The U.S. government filed suit Wednesday to take over a 22,000-member restaurant union in Atlantic City, a major casino center, saying that the union was being run by a reputed Mafia boss from his prison cell.
In an anti-racketeering civil suit brought by the U.S. attorney's office in Newark, the government wants to assume control of Local 54 of the Hotel and Restaurant Employees union. The suit claims the local is being run by Nicodemo "Little Nicky" Scarfo from his prison cell.
U.S. Attorney General Dick Thornburgh, who flew to Newark to make the announcement, told a news conference, "Through their brutal and sometimes deadly acts of violence and intimidation, members of the Bruno-Scarfo organized crime family have destroyed the integrity of the union and its leadership.
"By placing control in the court's hands and seeking the removal of corrupt union officials, honest members have the opportunity to reclaim their union."
Michael Chertoff, the federal prosecutor for Newark, said, "For more than 20 years in Local 54, union officials and employees have been chosen subject to the approval of and control of the boss of the Bruno-Scarfo family, rather than the local's rank-and-file membership."

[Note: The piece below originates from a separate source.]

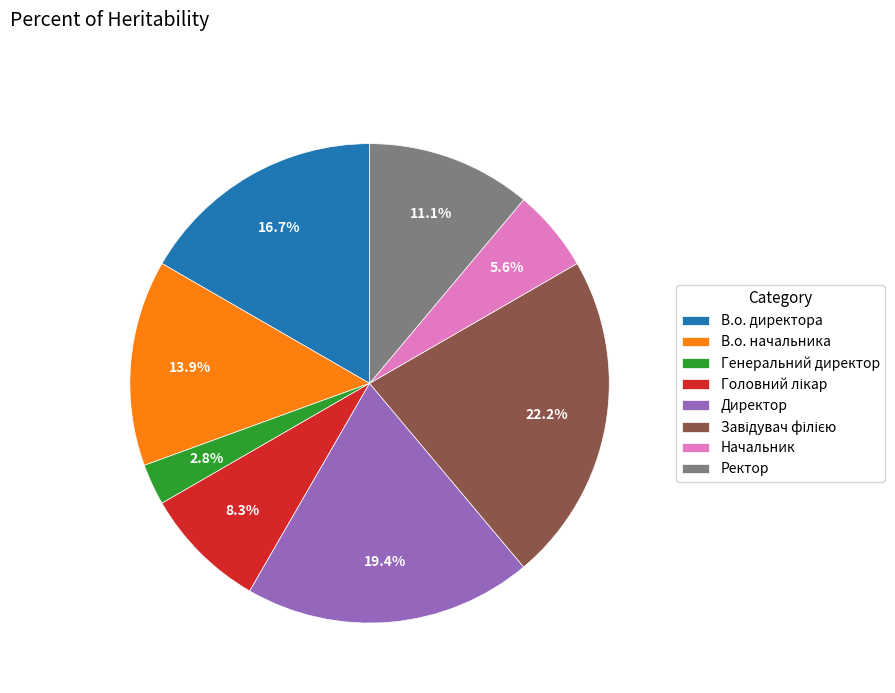

How many segments does this pie chart have?

8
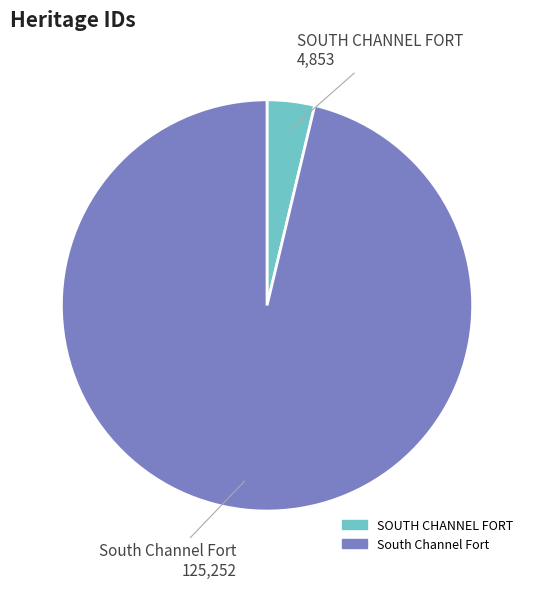

Does any single category account for the majority?

Yes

The suit seeks the removal of Roy Silbert as Local 54 President and five other Local 54 officials.
The restriction means international President Edward T. Hanley of Antioch, Ill., could be barred from any contact with the local which represents 22,000 members including casino, hotel, bartenders and food workers at Atlantic City casinos.

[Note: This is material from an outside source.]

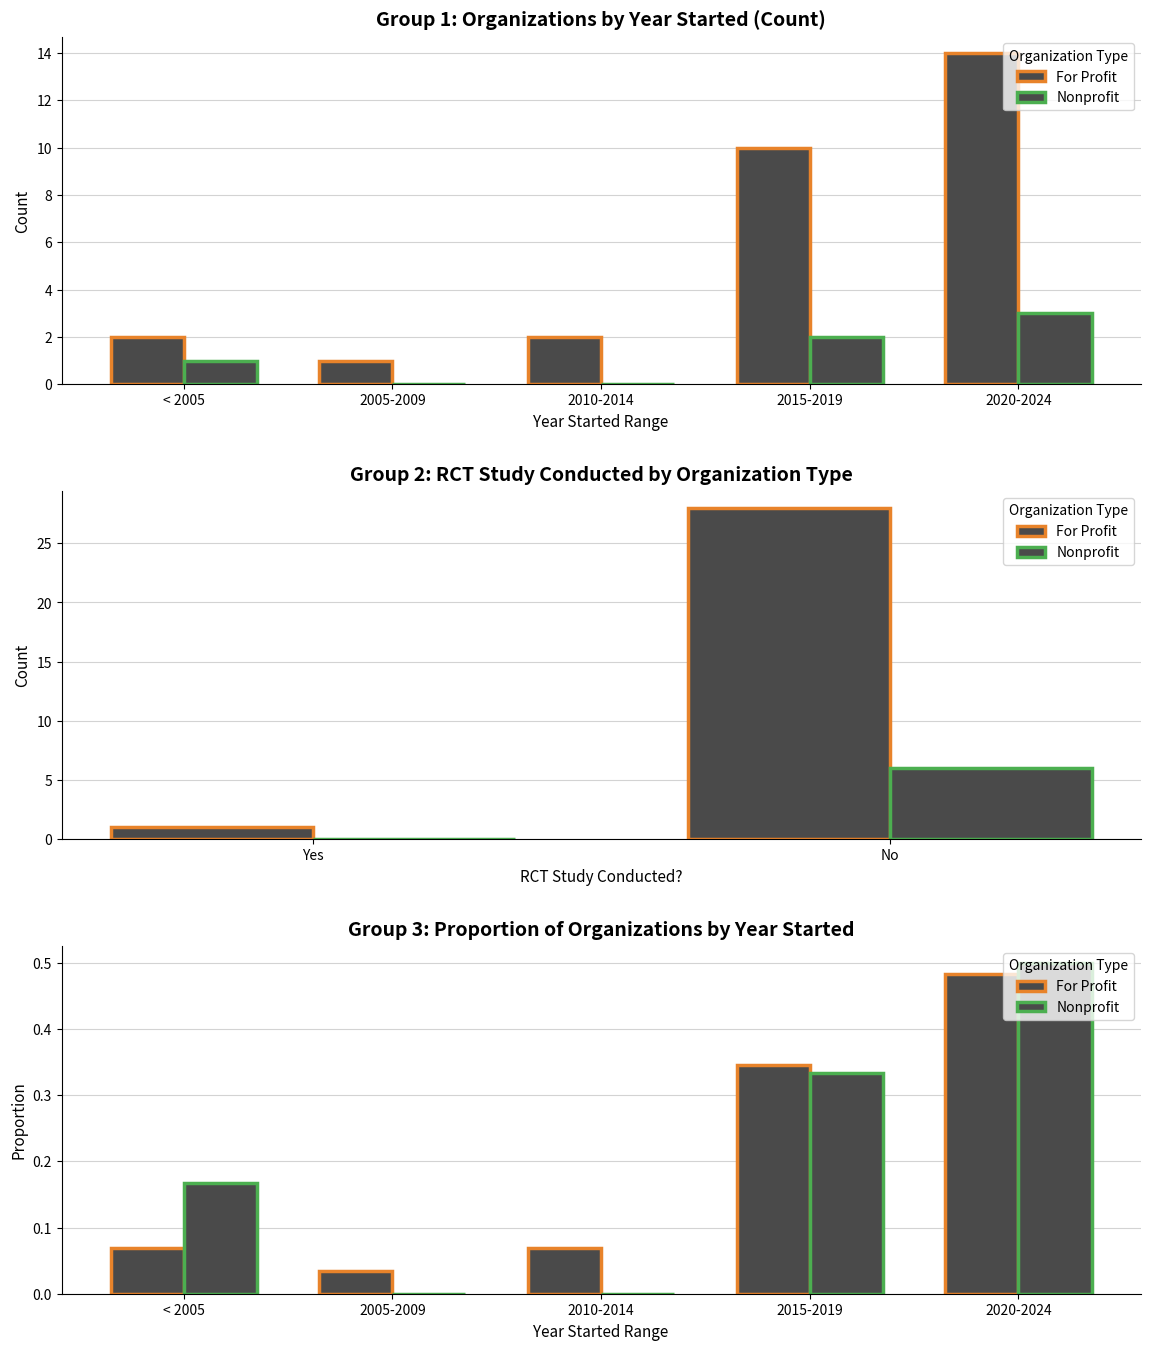

Reading left to right, extract all data points from this chart.

For Profit: < 2005=0.1	2005-2009=0.0	2010-2014=0.1	2015-2019=0.3	2020-2024=0.5
Nonprofit: < 2005=0.2	2005-2009=0.0	2010-2014=0.0	2015-2019=0.3	2020-2024=0.5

Scarfo is serving a life sentence on a 1988 conviction involving murder and extortion.
The mob boss is accused of ruling Local 54 by communicating through his son Nicky, a frequent prison visitor, as well as other individuals accused of engaging in organized crime activities.
Phillip Leonetti, Scarfo's nephew and reputed former "underboss" of the family now serving a 45-year prison sentence for a 1988 conviction involving murder and extortion, has agreed to testify for the government in this case, Chertoff said.